Ayoubi não conseguiu chegar à casa da mãe e teve que se esconder com os filhos em um local próximo. Dali — graças ao seu espírito rebelde — ela atendeu a ligações de jornalistas de todo o mundo, para reportar o que testemunhava ao redor.
“Durante uma entrevista a um jornalista polonês, fui questionada se estava em alguma das listas de evacuação do país. Respondi que não. Ele me pediu um tempo e, quando ligou novamente, me disse que havia um avião da Polônia que, talvez, pudesse nos levar para fora do país.”
Uma nova vida
Nilofar conta que o jornalista a adicionou num grupo de WhatsApp e disse que, quando recebesse uma ligação, teria 24 horas para ir ao aeroporto carregando apenas duas mochilas.
“Minha mãe estava lá, com o livro sagrado na mão.

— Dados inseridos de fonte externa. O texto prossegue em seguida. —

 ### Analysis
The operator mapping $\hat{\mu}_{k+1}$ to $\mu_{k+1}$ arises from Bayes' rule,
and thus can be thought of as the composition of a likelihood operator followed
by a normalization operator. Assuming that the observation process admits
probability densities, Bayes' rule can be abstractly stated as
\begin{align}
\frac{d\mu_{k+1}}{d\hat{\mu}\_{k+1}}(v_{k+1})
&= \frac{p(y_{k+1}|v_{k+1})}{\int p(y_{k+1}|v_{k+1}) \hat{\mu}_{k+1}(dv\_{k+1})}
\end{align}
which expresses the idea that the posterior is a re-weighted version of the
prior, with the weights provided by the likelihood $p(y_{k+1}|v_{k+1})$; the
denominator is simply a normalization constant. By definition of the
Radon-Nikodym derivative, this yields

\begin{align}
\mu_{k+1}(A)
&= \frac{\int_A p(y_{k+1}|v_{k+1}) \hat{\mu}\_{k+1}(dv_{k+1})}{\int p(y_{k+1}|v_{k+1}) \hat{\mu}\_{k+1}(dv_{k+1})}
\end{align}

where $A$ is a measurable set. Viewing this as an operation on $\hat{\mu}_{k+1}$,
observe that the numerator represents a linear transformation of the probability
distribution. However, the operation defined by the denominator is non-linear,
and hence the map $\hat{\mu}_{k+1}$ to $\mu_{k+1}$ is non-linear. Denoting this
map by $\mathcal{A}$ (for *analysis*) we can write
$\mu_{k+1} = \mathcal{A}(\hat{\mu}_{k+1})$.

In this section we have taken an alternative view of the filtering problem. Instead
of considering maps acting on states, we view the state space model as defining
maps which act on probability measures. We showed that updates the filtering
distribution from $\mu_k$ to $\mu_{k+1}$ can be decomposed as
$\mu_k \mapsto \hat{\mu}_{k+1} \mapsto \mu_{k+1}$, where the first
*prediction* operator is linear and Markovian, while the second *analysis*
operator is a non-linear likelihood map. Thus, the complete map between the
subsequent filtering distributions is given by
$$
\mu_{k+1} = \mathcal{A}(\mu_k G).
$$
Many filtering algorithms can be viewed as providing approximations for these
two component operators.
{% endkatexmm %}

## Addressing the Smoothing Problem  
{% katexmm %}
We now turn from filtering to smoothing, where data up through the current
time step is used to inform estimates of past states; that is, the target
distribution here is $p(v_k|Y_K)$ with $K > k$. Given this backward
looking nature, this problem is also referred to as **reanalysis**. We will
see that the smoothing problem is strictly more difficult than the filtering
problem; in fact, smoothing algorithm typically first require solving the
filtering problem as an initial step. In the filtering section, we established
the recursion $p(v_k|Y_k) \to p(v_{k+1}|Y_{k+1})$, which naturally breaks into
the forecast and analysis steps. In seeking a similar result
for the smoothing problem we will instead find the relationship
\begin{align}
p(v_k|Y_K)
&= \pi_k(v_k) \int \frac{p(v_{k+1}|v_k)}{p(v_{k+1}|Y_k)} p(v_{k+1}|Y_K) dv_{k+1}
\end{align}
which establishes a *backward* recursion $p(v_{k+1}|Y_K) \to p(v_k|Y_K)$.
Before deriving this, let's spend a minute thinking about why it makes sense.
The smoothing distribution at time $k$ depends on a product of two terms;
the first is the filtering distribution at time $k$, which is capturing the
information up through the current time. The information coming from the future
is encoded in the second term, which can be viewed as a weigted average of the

A expressão no rosto dela mostrava que ela sabia que nunca mais me veria. E essa foi a última vez que vi minha mãe, minha casa…”
Depois de uma viagem “infernal” de três dias, a família chegou à Polônia para começar uma nova vida. Era um país sobre o qual eles sabiam pouco ou quase nada.

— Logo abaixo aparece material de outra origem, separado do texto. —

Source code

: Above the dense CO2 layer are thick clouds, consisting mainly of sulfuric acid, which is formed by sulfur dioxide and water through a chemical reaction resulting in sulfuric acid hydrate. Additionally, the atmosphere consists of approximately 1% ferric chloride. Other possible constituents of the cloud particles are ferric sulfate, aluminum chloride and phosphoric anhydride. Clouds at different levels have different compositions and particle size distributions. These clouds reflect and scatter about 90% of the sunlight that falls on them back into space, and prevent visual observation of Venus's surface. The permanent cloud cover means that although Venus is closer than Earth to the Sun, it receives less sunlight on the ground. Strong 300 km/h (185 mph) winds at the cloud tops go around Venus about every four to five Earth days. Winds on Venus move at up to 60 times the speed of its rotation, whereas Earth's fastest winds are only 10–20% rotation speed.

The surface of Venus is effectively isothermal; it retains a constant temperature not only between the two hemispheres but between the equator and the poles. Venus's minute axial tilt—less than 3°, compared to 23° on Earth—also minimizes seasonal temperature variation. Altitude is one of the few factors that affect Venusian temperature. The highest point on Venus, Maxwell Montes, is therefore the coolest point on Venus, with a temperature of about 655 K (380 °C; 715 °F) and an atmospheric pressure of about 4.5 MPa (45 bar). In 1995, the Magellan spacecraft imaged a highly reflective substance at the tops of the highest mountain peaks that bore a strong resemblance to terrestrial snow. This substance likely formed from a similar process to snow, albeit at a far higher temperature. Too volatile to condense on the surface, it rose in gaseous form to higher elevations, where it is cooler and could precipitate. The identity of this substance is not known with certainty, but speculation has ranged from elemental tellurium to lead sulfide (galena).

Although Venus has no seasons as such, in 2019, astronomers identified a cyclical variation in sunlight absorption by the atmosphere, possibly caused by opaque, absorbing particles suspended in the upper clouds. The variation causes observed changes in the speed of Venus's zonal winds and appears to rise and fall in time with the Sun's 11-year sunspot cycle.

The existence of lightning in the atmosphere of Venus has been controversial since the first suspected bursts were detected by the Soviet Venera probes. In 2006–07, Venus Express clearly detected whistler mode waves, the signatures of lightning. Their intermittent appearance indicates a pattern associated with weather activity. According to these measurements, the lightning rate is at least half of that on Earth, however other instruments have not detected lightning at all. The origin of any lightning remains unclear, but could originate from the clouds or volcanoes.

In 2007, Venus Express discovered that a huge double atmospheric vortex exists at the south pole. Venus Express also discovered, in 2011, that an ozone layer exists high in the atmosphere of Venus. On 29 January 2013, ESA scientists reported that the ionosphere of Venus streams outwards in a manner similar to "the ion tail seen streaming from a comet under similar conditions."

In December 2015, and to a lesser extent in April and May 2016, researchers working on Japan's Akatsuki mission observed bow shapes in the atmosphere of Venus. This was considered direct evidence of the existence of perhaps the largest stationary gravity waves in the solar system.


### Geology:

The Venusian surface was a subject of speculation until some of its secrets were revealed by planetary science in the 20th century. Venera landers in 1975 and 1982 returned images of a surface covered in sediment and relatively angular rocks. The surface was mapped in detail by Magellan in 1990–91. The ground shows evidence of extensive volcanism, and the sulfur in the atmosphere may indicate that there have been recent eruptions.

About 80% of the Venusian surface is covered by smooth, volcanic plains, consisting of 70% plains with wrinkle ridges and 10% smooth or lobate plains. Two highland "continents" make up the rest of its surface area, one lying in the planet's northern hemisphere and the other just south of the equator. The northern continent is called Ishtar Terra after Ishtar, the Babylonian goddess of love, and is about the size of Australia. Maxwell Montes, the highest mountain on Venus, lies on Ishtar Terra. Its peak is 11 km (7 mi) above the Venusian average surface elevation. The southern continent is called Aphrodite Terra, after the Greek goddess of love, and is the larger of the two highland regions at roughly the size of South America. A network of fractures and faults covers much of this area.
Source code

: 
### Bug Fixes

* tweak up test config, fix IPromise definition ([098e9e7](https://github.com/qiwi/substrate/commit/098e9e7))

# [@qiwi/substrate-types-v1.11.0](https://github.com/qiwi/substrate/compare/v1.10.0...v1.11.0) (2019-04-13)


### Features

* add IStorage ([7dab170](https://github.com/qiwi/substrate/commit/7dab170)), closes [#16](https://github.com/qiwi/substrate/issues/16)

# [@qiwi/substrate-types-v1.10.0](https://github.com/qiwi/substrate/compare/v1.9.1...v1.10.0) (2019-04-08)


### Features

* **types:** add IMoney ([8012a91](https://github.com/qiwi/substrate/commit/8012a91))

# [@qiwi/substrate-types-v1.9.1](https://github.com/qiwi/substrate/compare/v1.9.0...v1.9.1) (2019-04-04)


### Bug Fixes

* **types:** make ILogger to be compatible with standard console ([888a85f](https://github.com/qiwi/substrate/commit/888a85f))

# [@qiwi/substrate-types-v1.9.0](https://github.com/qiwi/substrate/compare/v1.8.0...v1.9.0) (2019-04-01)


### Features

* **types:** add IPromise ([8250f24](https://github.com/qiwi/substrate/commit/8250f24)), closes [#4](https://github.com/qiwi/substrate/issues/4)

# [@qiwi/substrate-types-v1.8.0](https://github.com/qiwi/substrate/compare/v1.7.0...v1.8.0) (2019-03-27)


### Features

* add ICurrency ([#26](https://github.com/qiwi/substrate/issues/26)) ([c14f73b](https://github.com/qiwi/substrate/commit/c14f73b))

“É muito difícil não ter família aqui. Principalmente para meu filho. Ele se lembra muito de Cabul. Ele me pergunta sobre a avó e por que ela não pode estar conosco.”

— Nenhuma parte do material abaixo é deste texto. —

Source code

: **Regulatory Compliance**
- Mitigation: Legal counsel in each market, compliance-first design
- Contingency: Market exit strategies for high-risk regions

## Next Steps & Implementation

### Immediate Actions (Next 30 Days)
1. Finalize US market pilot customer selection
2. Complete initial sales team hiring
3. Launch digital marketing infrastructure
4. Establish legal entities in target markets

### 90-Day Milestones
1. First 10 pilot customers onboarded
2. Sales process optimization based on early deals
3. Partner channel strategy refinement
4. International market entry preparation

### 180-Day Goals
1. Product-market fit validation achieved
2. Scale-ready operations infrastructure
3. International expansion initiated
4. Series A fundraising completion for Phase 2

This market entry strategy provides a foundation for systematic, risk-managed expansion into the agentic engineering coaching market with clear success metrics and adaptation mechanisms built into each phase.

Sem respostas satisfatórias, a única coisa que Ayoubi pode fazer é trabalhar pelas pessoas que ficaram para trás, pela própria mãe, pelos funcionários e pelas irmãs que não puderam partir e que hoje vivem novamente sob o domínio Talebã.
Ela visitou a Bélgica, a Alemanha e os EUA para participar de conferências sobre direitos humanos e a situação das mulheres no seu país de origem. Ela também continua a apoiar organizações que ajudam mulheres desfavorecidas.
Ayoubi diz que a experiência de ter vivido como homem e mulher no Afeganistão foi, ao mesmo tempo, “uma bênção e uma maldição” para tudo o que aconteceu mais tarde na vida dela.
“Foi uma maldição no sentido de que isso me deixou quebrada. Sou uma peça quebrada. Não posso ser 100% mulher, nem 100% homem.”
“Por outro lado, foi uma bênção porque pude vivenciar os dois lados e isso me tornou a mulher forte que sou hoje.”
Essa força, aliás, é necessária para que Ayoubi possa seguir com seu sonho de vida: “Não quero ser alguém que nasceu, viveu alguns anos e morreu sem contribuir com nada.”
Para isso, ela tenta seguir o conselho do pai, o homem que marcou a vida dela para sempre.
“Ainda consigo ver o rosto dele. Ele sempre me disse para ficar fora da política e ir a todos os lugares sempre em busca de fazer o bem.”